Kültür Sanat Angelika raflardaki yerini aldı!

Angelika raflardaki yerini aldı!

31.03.2015 - 16:17 | Son Güncellenme:

Ramazanoğlu’ndan Türkiye’de kadın olmak, ‘yabancılık’ ve ‘yerlilik’ üzerine öyküler

Angelika raflardaki yerini aldı

Bir toprakta yabancı olmak, kadın olmak, yaşamak, yazmak... Ramazanoğlu Kapı Yayınları’ndan çıkan Angelika adlı kitabında kadınlık, yabancılık, ötekilik, dışarıda olma hallerini öykülerken satırlar birçok insanlık durumunu gözler önüne seriyor. Şu dünyada hangimizin yabancı, hangimizin yerli olabileceğini, dahası bu adlandırmaların sahiciliğini, imkânını tartışıyor Angelika’nın, Alissa’nın, Mukadder’in, Hüküm’ün ve diğerlerinin hikâyelerinde.

Haberin Devamı

Yorganın içinde sapsarı bir baş görmek alışık olmadığım bir durum. Sıcakça yanımda yatıyor. Saçları terlemiş, boynuna yapışmış biraz. Yüzünde hafif bir gülümseme var. Bir meleğin masumiyeti içinde derin bir uykuya dalmış. Rüyasında kalın gözlüklerine ihtiyaç duymadan her şeyi gördüğünden ve hiç bilmediği yerlerde aşina bir rahatlıkla gezip dolaştığından eminim. Göğsü ay ışığının altında inip kalkıyor, tehlikeleri göze alıp insanlara yaklaşan bir güvercininki gibi telaşlı ve ritmik. Bense uyuyamıyorum bir türlü.

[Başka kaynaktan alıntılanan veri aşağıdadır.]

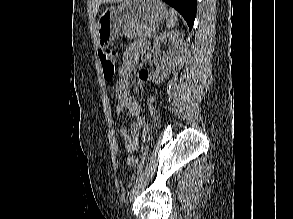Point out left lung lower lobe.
Listing matches in <instances>:
<instances>
[{
  "mask_svg": "<svg viewBox=\"0 0 293 219\" xmlns=\"http://www.w3.org/2000/svg\"><path fill=\"white\" fill-rule=\"evenodd\" d=\"M171 7L175 8L186 20L191 30L197 10V0H163Z\"/></svg>",
  "mask_w": 293,
  "mask_h": 219,
  "instance_id": "0a47b994",
  "label": "left lung lower lobe"
}]
</instances>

Yatakta biraz itekleyip kendime yer açayım derken tanıdım Angelika’yı. Dokununca anladım içindeki doluluğu. İçinde çizilecek resimler, söylenecek şarkılar olduğunu, kuşları, kaplumbağaları, köpekleri, tırtılları, köstebekleri, çilekli ve limonlu dondurmayı sevdiğini anlamak için büyümüş bir kız olmama gerek yoktu. Bunda anlaşılmayacak bir şey yok. Konuşmanın şart olmadığını, görmenin ve dokunmanın daha esaslı bir anlaşma yolu olarak aramızda uzanıp gideceğini hissedebiliyordum. Hatta onu böyle melek gibi uyurken çözmüştüm. Uyanır uyanmaz bana gülümseyeceğine, hemen evcilik oynamaya başlayabileceğimize adım gibi inanıvermiştim.